■ **TEXT BLOCK**
============

The pressurised-medium-controlled adjusting member system for service brakes combined with retarders of vehicles stated according to the patent claims satisfies all these desiderata in a virtually complete manner and therefore has a large number of advantages compared to the prior arL More particularly, the invention achieves the advantage for the user that the use of a retarder braking system now necessitates virtually no change of habits for drivers dealing with retarder brakes for the first time, because a stepped pressurised medium actuation corresponding optimally to the pedal force exerted and attacking much more gently than with solenoid valves exists by means of footplate for all the braking force ranges and it has a favourable construction from the standpoints of maintenance and inspection, which also permits without any switching over the arbitrary use of a selectively conjointly usable manual lever valve.

Furthermore the progress in safety technique which can be achieved by the various features of the invention is of great importance. It is now possible in case of need, even after the failure of the electrical system of a vehicle - still to brake with retarder and/or friction service brake even if one of the pressure medium sources or pressure lines should be interrupted, without any switching over manipulation whatsoever being necessary for this purpose, for which no more time might be available in an emergency.

============

Shape annotation entries:
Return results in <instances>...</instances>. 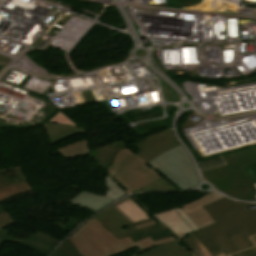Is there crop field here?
Masks as SVG:
<instances>
[{"instance_id": "obj_1", "label": "crop field", "mask_w": 256, "mask_h": 256, "mask_svg": "<svg viewBox=\"0 0 256 256\" xmlns=\"http://www.w3.org/2000/svg\"><path fill=\"white\" fill-rule=\"evenodd\" d=\"M251 205L253 204L234 202L224 197L202 206L216 223L199 229L180 241L196 256H225L237 252L228 237L239 233L253 247L247 237L256 234V209L248 212L244 209Z\"/></svg>"}, {"instance_id": "obj_2", "label": "crop field", "mask_w": 256, "mask_h": 256, "mask_svg": "<svg viewBox=\"0 0 256 256\" xmlns=\"http://www.w3.org/2000/svg\"><path fill=\"white\" fill-rule=\"evenodd\" d=\"M69 238L82 256H113L137 246L141 250L132 255L136 256L153 246L176 239L172 236L153 242L148 237L135 243L129 237L118 240L95 218L81 225Z\"/></svg>"}, {"instance_id": "obj_3", "label": "crop field", "mask_w": 256, "mask_h": 256, "mask_svg": "<svg viewBox=\"0 0 256 256\" xmlns=\"http://www.w3.org/2000/svg\"><path fill=\"white\" fill-rule=\"evenodd\" d=\"M148 164L180 190H189L199 182L195 167L181 145L159 155Z\"/></svg>"}, {"instance_id": "obj_4", "label": "crop field", "mask_w": 256, "mask_h": 256, "mask_svg": "<svg viewBox=\"0 0 256 256\" xmlns=\"http://www.w3.org/2000/svg\"><path fill=\"white\" fill-rule=\"evenodd\" d=\"M113 177L128 191L132 192L162 177V175L140 157L134 155Z\"/></svg>"}, {"instance_id": "obj_5", "label": "crop field", "mask_w": 256, "mask_h": 256, "mask_svg": "<svg viewBox=\"0 0 256 256\" xmlns=\"http://www.w3.org/2000/svg\"><path fill=\"white\" fill-rule=\"evenodd\" d=\"M204 177L218 190L240 200L252 201L249 194L241 183L236 179L226 165L202 171Z\"/></svg>"}, {"instance_id": "obj_6", "label": "crop field", "mask_w": 256, "mask_h": 256, "mask_svg": "<svg viewBox=\"0 0 256 256\" xmlns=\"http://www.w3.org/2000/svg\"><path fill=\"white\" fill-rule=\"evenodd\" d=\"M135 145L139 151L137 155L149 162L162 152L179 145V142L170 130H165L151 135Z\"/></svg>"}, {"instance_id": "obj_7", "label": "crop field", "mask_w": 256, "mask_h": 256, "mask_svg": "<svg viewBox=\"0 0 256 256\" xmlns=\"http://www.w3.org/2000/svg\"><path fill=\"white\" fill-rule=\"evenodd\" d=\"M29 191L20 166L0 170V201Z\"/></svg>"}, {"instance_id": "obj_8", "label": "crop field", "mask_w": 256, "mask_h": 256, "mask_svg": "<svg viewBox=\"0 0 256 256\" xmlns=\"http://www.w3.org/2000/svg\"><path fill=\"white\" fill-rule=\"evenodd\" d=\"M152 216L157 221L165 224L180 239L185 238L188 233L198 229L196 224L181 208H175L152 214Z\"/></svg>"}, {"instance_id": "obj_9", "label": "crop field", "mask_w": 256, "mask_h": 256, "mask_svg": "<svg viewBox=\"0 0 256 256\" xmlns=\"http://www.w3.org/2000/svg\"><path fill=\"white\" fill-rule=\"evenodd\" d=\"M100 221L116 238L130 236L137 231L117 210L112 206L94 216Z\"/></svg>"}, {"instance_id": "obj_10", "label": "crop field", "mask_w": 256, "mask_h": 256, "mask_svg": "<svg viewBox=\"0 0 256 256\" xmlns=\"http://www.w3.org/2000/svg\"><path fill=\"white\" fill-rule=\"evenodd\" d=\"M223 158L226 160L228 168L233 172L248 192L251 193L255 191L256 189L249 182L239 167L256 162V147L223 155Z\"/></svg>"}, {"instance_id": "obj_11", "label": "crop field", "mask_w": 256, "mask_h": 256, "mask_svg": "<svg viewBox=\"0 0 256 256\" xmlns=\"http://www.w3.org/2000/svg\"><path fill=\"white\" fill-rule=\"evenodd\" d=\"M116 208L137 230L157 223L131 197L112 205Z\"/></svg>"}, {"instance_id": "obj_12", "label": "crop field", "mask_w": 256, "mask_h": 256, "mask_svg": "<svg viewBox=\"0 0 256 256\" xmlns=\"http://www.w3.org/2000/svg\"><path fill=\"white\" fill-rule=\"evenodd\" d=\"M219 198H221V196L215 193H210L180 207H182V209L190 216V218L197 224V226L201 228L214 222L201 206Z\"/></svg>"}, {"instance_id": "obj_13", "label": "crop field", "mask_w": 256, "mask_h": 256, "mask_svg": "<svg viewBox=\"0 0 256 256\" xmlns=\"http://www.w3.org/2000/svg\"><path fill=\"white\" fill-rule=\"evenodd\" d=\"M113 201V199L81 191L70 202L95 212Z\"/></svg>"}, {"instance_id": "obj_14", "label": "crop field", "mask_w": 256, "mask_h": 256, "mask_svg": "<svg viewBox=\"0 0 256 256\" xmlns=\"http://www.w3.org/2000/svg\"><path fill=\"white\" fill-rule=\"evenodd\" d=\"M138 256H193L188 249L177 240L154 247Z\"/></svg>"}, {"instance_id": "obj_15", "label": "crop field", "mask_w": 256, "mask_h": 256, "mask_svg": "<svg viewBox=\"0 0 256 256\" xmlns=\"http://www.w3.org/2000/svg\"><path fill=\"white\" fill-rule=\"evenodd\" d=\"M148 236H150L152 240L155 241L168 236H172V234L166 229V227L160 224H155L137 231L132 236H130V238L133 242H135Z\"/></svg>"}, {"instance_id": "obj_16", "label": "crop field", "mask_w": 256, "mask_h": 256, "mask_svg": "<svg viewBox=\"0 0 256 256\" xmlns=\"http://www.w3.org/2000/svg\"><path fill=\"white\" fill-rule=\"evenodd\" d=\"M45 126L49 133L51 144L61 141L73 134L83 133L82 129L72 128V127L63 126V125L48 124Z\"/></svg>"}, {"instance_id": "obj_17", "label": "crop field", "mask_w": 256, "mask_h": 256, "mask_svg": "<svg viewBox=\"0 0 256 256\" xmlns=\"http://www.w3.org/2000/svg\"><path fill=\"white\" fill-rule=\"evenodd\" d=\"M66 159L86 155L88 150V140L82 139L69 145L56 149Z\"/></svg>"}, {"instance_id": "obj_18", "label": "crop field", "mask_w": 256, "mask_h": 256, "mask_svg": "<svg viewBox=\"0 0 256 256\" xmlns=\"http://www.w3.org/2000/svg\"><path fill=\"white\" fill-rule=\"evenodd\" d=\"M11 230H13V229H11L9 227L1 230L0 231V239H2L5 242H13L15 244L21 245V246L26 247L34 252L41 254L43 256H47L48 253L50 252L49 250H47L41 246H38L30 241L8 236V234L10 233Z\"/></svg>"}, {"instance_id": "obj_19", "label": "crop field", "mask_w": 256, "mask_h": 256, "mask_svg": "<svg viewBox=\"0 0 256 256\" xmlns=\"http://www.w3.org/2000/svg\"><path fill=\"white\" fill-rule=\"evenodd\" d=\"M133 155L128 148L119 150L113 158V164L106 170L113 176Z\"/></svg>"}, {"instance_id": "obj_20", "label": "crop field", "mask_w": 256, "mask_h": 256, "mask_svg": "<svg viewBox=\"0 0 256 256\" xmlns=\"http://www.w3.org/2000/svg\"><path fill=\"white\" fill-rule=\"evenodd\" d=\"M27 239L49 249L50 251H52L54 246L59 242V240L41 232V231L35 233L34 235L30 236Z\"/></svg>"}, {"instance_id": "obj_21", "label": "crop field", "mask_w": 256, "mask_h": 256, "mask_svg": "<svg viewBox=\"0 0 256 256\" xmlns=\"http://www.w3.org/2000/svg\"><path fill=\"white\" fill-rule=\"evenodd\" d=\"M106 193L103 196L118 199L127 194L110 176L105 177Z\"/></svg>"}, {"instance_id": "obj_22", "label": "crop field", "mask_w": 256, "mask_h": 256, "mask_svg": "<svg viewBox=\"0 0 256 256\" xmlns=\"http://www.w3.org/2000/svg\"><path fill=\"white\" fill-rule=\"evenodd\" d=\"M144 190H179V189L176 188L173 184H171L167 179L163 177L137 191H144Z\"/></svg>"}, {"instance_id": "obj_23", "label": "crop field", "mask_w": 256, "mask_h": 256, "mask_svg": "<svg viewBox=\"0 0 256 256\" xmlns=\"http://www.w3.org/2000/svg\"><path fill=\"white\" fill-rule=\"evenodd\" d=\"M69 238L57 249L53 256H81Z\"/></svg>"}, {"instance_id": "obj_24", "label": "crop field", "mask_w": 256, "mask_h": 256, "mask_svg": "<svg viewBox=\"0 0 256 256\" xmlns=\"http://www.w3.org/2000/svg\"><path fill=\"white\" fill-rule=\"evenodd\" d=\"M17 223L9 213L4 209L3 206H0V229H3L11 224ZM3 241L0 240V249L3 245Z\"/></svg>"}, {"instance_id": "obj_25", "label": "crop field", "mask_w": 256, "mask_h": 256, "mask_svg": "<svg viewBox=\"0 0 256 256\" xmlns=\"http://www.w3.org/2000/svg\"><path fill=\"white\" fill-rule=\"evenodd\" d=\"M197 163H198L199 167H203V168H201V170H203V169L211 168V167H214V166L222 165L225 162L221 158V156H218V157L198 161Z\"/></svg>"}, {"instance_id": "obj_26", "label": "crop field", "mask_w": 256, "mask_h": 256, "mask_svg": "<svg viewBox=\"0 0 256 256\" xmlns=\"http://www.w3.org/2000/svg\"><path fill=\"white\" fill-rule=\"evenodd\" d=\"M49 122L61 123V124H65V125L78 127L61 110Z\"/></svg>"}, {"instance_id": "obj_27", "label": "crop field", "mask_w": 256, "mask_h": 256, "mask_svg": "<svg viewBox=\"0 0 256 256\" xmlns=\"http://www.w3.org/2000/svg\"><path fill=\"white\" fill-rule=\"evenodd\" d=\"M241 169L252 184L256 183V163L246 165L241 167Z\"/></svg>"}, {"instance_id": "obj_28", "label": "crop field", "mask_w": 256, "mask_h": 256, "mask_svg": "<svg viewBox=\"0 0 256 256\" xmlns=\"http://www.w3.org/2000/svg\"><path fill=\"white\" fill-rule=\"evenodd\" d=\"M230 240L233 242L238 251L250 248L249 244L245 241L241 234L230 237Z\"/></svg>"}, {"instance_id": "obj_29", "label": "crop field", "mask_w": 256, "mask_h": 256, "mask_svg": "<svg viewBox=\"0 0 256 256\" xmlns=\"http://www.w3.org/2000/svg\"><path fill=\"white\" fill-rule=\"evenodd\" d=\"M255 240H256V236H254ZM230 256H256V249L255 248H251Z\"/></svg>"}, {"instance_id": "obj_30", "label": "crop field", "mask_w": 256, "mask_h": 256, "mask_svg": "<svg viewBox=\"0 0 256 256\" xmlns=\"http://www.w3.org/2000/svg\"><path fill=\"white\" fill-rule=\"evenodd\" d=\"M251 240L254 242V244H256V241L254 240V238L253 237H251ZM256 248V247H255Z\"/></svg>"}]
</instances>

============

■ **AIM**
Repeat the passage on the retarder brake system from "Furthermore the progress" up to and including "in an emergency.".

■ **TASK RESULT**
Furthermore the progress in safety technique which can be achieved by the various features of the invention is of great importance. It is now possible in case of need, even after the failure of the electrical system of a vehicle - still to brake with retarder and/or friction service brake even if one of the pressure medium sources or pressure lines should be interrupted, without any switching over manipulation whatsoever being necessary for this purpose, for which no more time might be available in an emergency.